Craters of the Moon National Monument embraces some 54,000 acres of lava country and a small portion of the Pioneer Mountains in southern Idaho. The climate here is semi-arid. Elevation ranges from 7,700 feet to 5,300 feet. The elevation at the monument's headquarters is nearly 6,000 feet. The weather is prone to extremes--hot, dry, and windy summers are followed by cold, dry, and windy winters. Most of the monument's precipitation, seventeen inches a year, falls as snow and drifts across the volcanic landscape. In the clear and rarified air of the high desert, sunlight seems to almost be absorbed by the dark flows and formations, casting all things in shadow. At other times, especially in the morning and evening, light glances off the chaos of twisted, broken, and billowed lava terrain in an array of captivating colors.
Running across the monument's northwestern corner, U.S. Highway 20-26-93 links Craters of the Moon to the population centers of Idaho Falls, Twin Falls, and Pocatello, all of which are some two hours away. The highway also routes tourists between Yellowstone National Park and Sun Valley, two popular destinations and the sources of many monument visitors.
Craters of the Moon occupies land in two counties. Some 13,300 acres lie within Blaine County, and some 40,200 acres lie within Butte County. Butte County, a rural area, contains the small community of Arco, the nearest town to the monument.
Arco, the county seat, is eighteen miles northeast of the monument, offers a full range of services, and is considered the gateway town to Craters of the Moon.
President Calvin Coolidge signed the proclamation establishing the monument on May 2, 1924. According to that proclamation, Craters of the Moon's purpose is to preserve an area of unusual scientific and educational value and interest
which contains a remarkable fissure eruption together with its associated volcanic cones, craters, rifts, lava flows, caves, natural bridges, and other phenomena characteristic of volcanic action; and...has a weird and scenic landscape peculiar to itself.

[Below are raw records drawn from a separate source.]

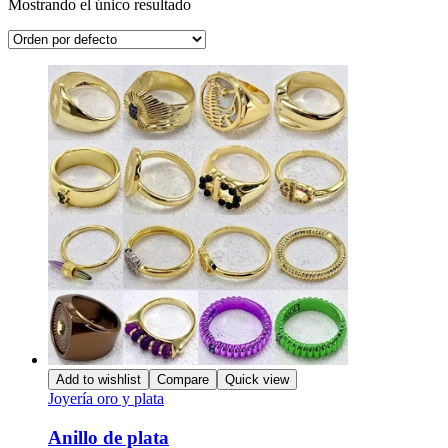
Mostrando el único resultado
Add to wishlist
Compare
Quick view
Joyería oro y plata
Anillo de plata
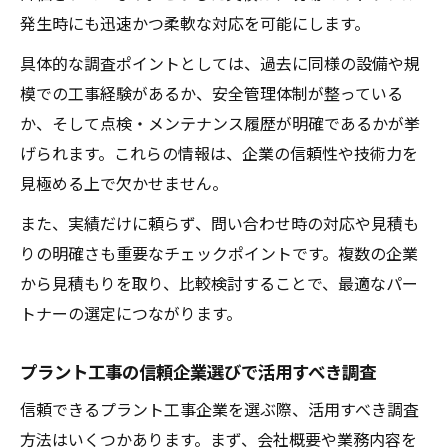
発生時にも迅速かつ柔軟な対応を可能にします。
具体的な調査ポイントとしては、過去に同様の設備や規
模での工事経験があるか、安全管理体制が整っている
か、そして点検・メンテナンス履歴が明確であるかが挙
げられます。これらの情報は、企業の信頼性や技術力を
見極める上で欠かせません。
また、実績だけに頼らず、問い合わせ時の対応や見積も
りの明確さも重要なチェックポイントです。複数の企業
から見積もりを取り、比較検討することで、最適なパー
トナーの選定につながります。
プラント工事の信頼企業選びで活用すべき調査
信頼できるプラント工事企業を選ぶ際、活用すべき調査
方法はいくつかあります。まず、会社概要や業務内容を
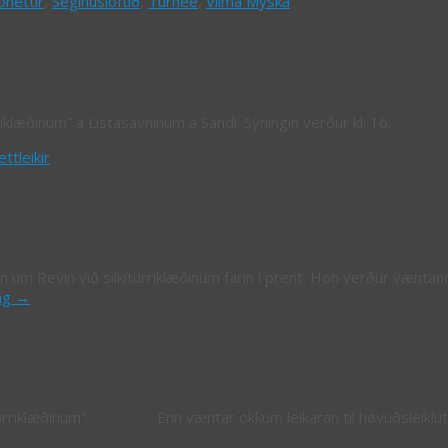
onettir
,
Seglhúsloftið
,
Turnée
,
Vilma Myska
iklæðinum” á Listasavninum á Sandi. Sýningin verður kl. 16.
ttleikir
n!!
n um Revin við silkiturriklæðinum farin í prent. Hon verður væntan
ing
→
n í silkiturriklæðinum”. Enn væntar okkum leikaran til høvuðsleiklu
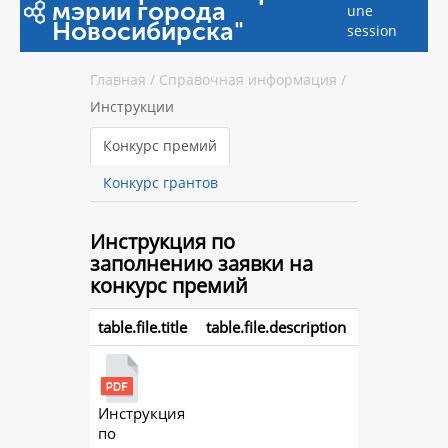
мэрии города
une
Новосибирска"
session
Главная
/
Справочная информация
/
Инструкции
Конкурс премий
Конкурс грантов
Инструкция
по
заполнению заявки на
конкурс премий
table.file.title
table.file.description
Инструкция
action.
по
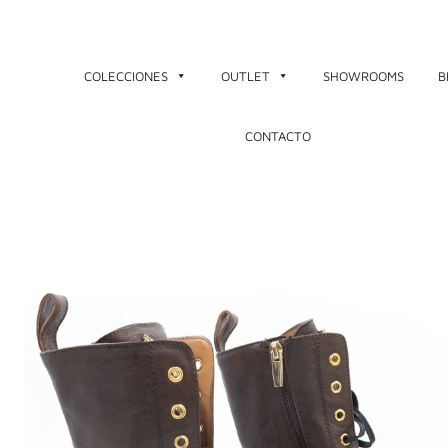
Ir
al
contenido
COLECCIONES
OUTLET
SHOWROOMS
B
CONTACTO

Craters of the Moon is considered geologically significant because it preserves some of the world's best, youngest, and most exposed examples of basaltic volcanism in a small geographic area. Lava welled up from fissures along the Great Rift, which was designated a national natural landmark in 1971. Thirteen miles of the Great Rift lie within the monument. The Rift is the source of the Craters of the Moon Lava Field, composed of more than sixty lava flows, twenty-five cinder cones, and eight eruptive vents. The monument's boundaries enclose the northern corner of this vast field. Hardly a lifeless volcanic region, the monument is home to some fifty mammals and 150 bird species. More than three hundred plant species are native to Craters of the Moon. Surface water, however, is scarce and is found in lava depressions scattered throughout the area. Ice and snow, insulated in lava cavities, can be found throughout the year.